CHARLOTTE, N.C. — In the early 1900’s, many African Americans in Charlotte lived in shot gun houses that took over a part of Uptown.

By the late 1900’s, urban renewal came along and many of those homes were destroyed. Two of these historic homes survived and are still standing in Uptown Charlotte just off East 7th Street.

“Essentially, both of these homes were located in Charlotte’s Blandville community, which was off of Bland Street, which is adjacent to First Ward in Uptown,” says Charis Blackmon, the executive director of the non-profit West Community Land Trust.

Blackmon says these homes were originally owned by the City of Charlotte and then donated to the Harvey B. Gantt Center for African American Arts and Culture.

“These are going to stay as an accessory dwelling unit for an efficiency use,” she says.

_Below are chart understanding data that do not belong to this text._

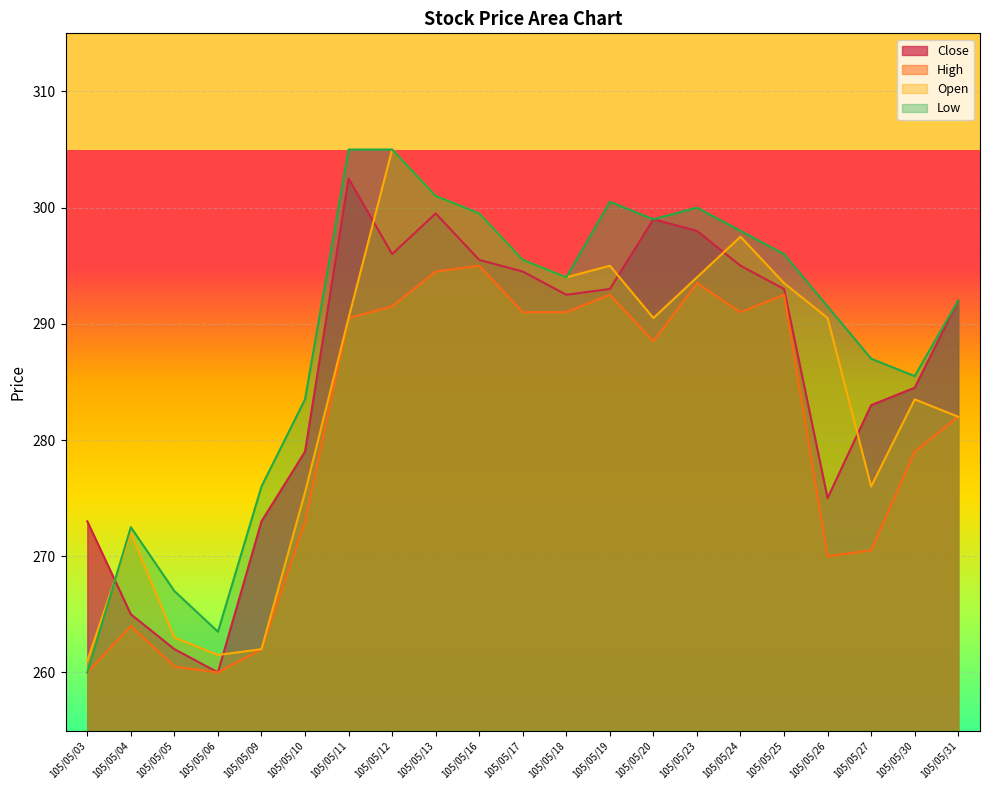

What are all the series names shown in the legend?

Close, High, Open, Low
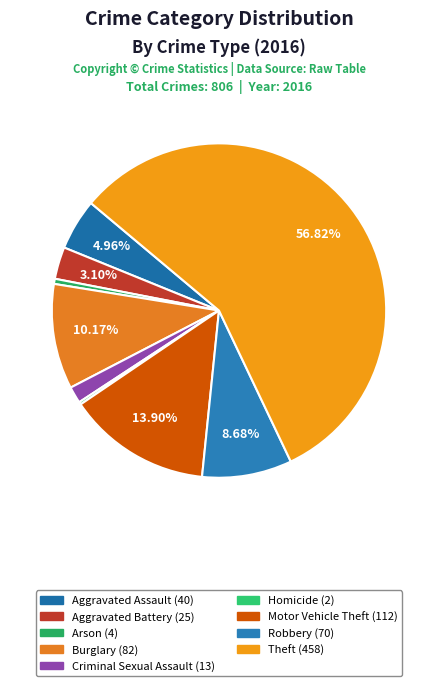

To the nearest percent, what is the difference between the largest and smallest slice percentages?

57%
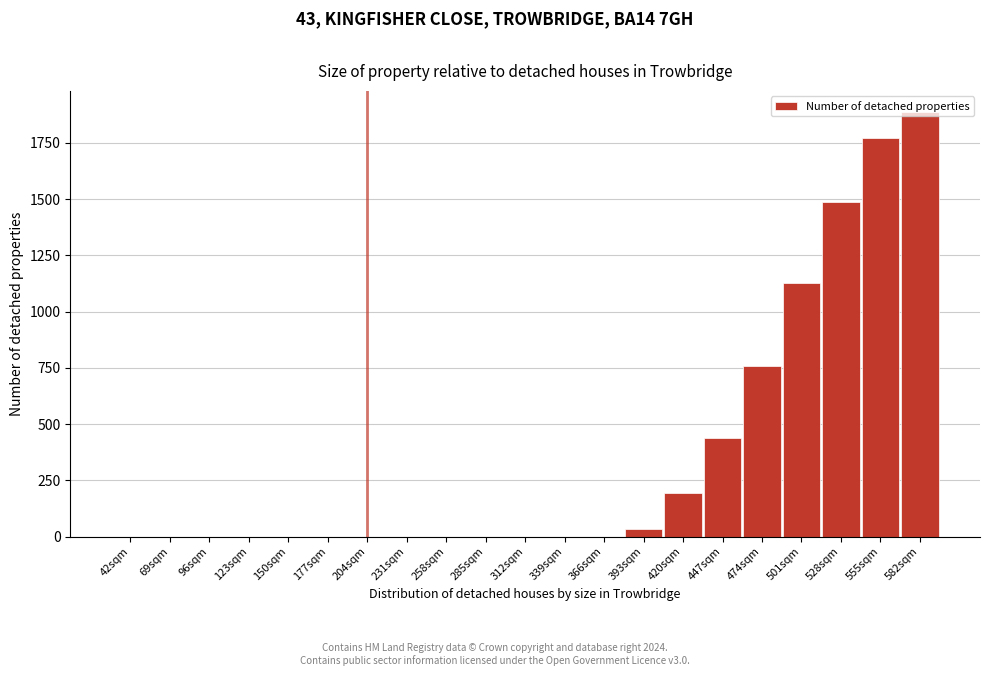

What is the sum of the values at 150sqm and 501sqm?

1127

Both homes have now been passed to Blackmon’s non-profit.

“They are the first of a group of homes that we are creating that will be permanently affordable homes, so they are pioneering… we’re not only preserving history, but we’re pioneering and making history as well,” she says.

Blackmon says the non-profit has plans to refurbish these homes where families will be able to live in them again. These homes will end up in the LakeView Community, which is something Blackmon says community members want.

“Individuals within that community were looking for affordability, (and) they recognized that they were facing gentrification, so they’re also looking to have some saying power,” she says. “Community members over there had been having conversations about how they themselves can contribute to affordable housing.”

By the end of 2020, these homes were officially moved, and as the group works to see this vision come to life, Blackmon says this is just beginning of so much more.

“Even though it may sometimes seem like the ideas that we carry in our minds and in our hearts are very far away from becoming a reality, I think that this project alone shows and demonstrates the power and the resilience of community and our ability and capacity to make things happen,” she says.

The West Side Community Land Trust says by March 2021 these two homes should be officially refurbished, and they are hoping to move two families in them by the end of 2021.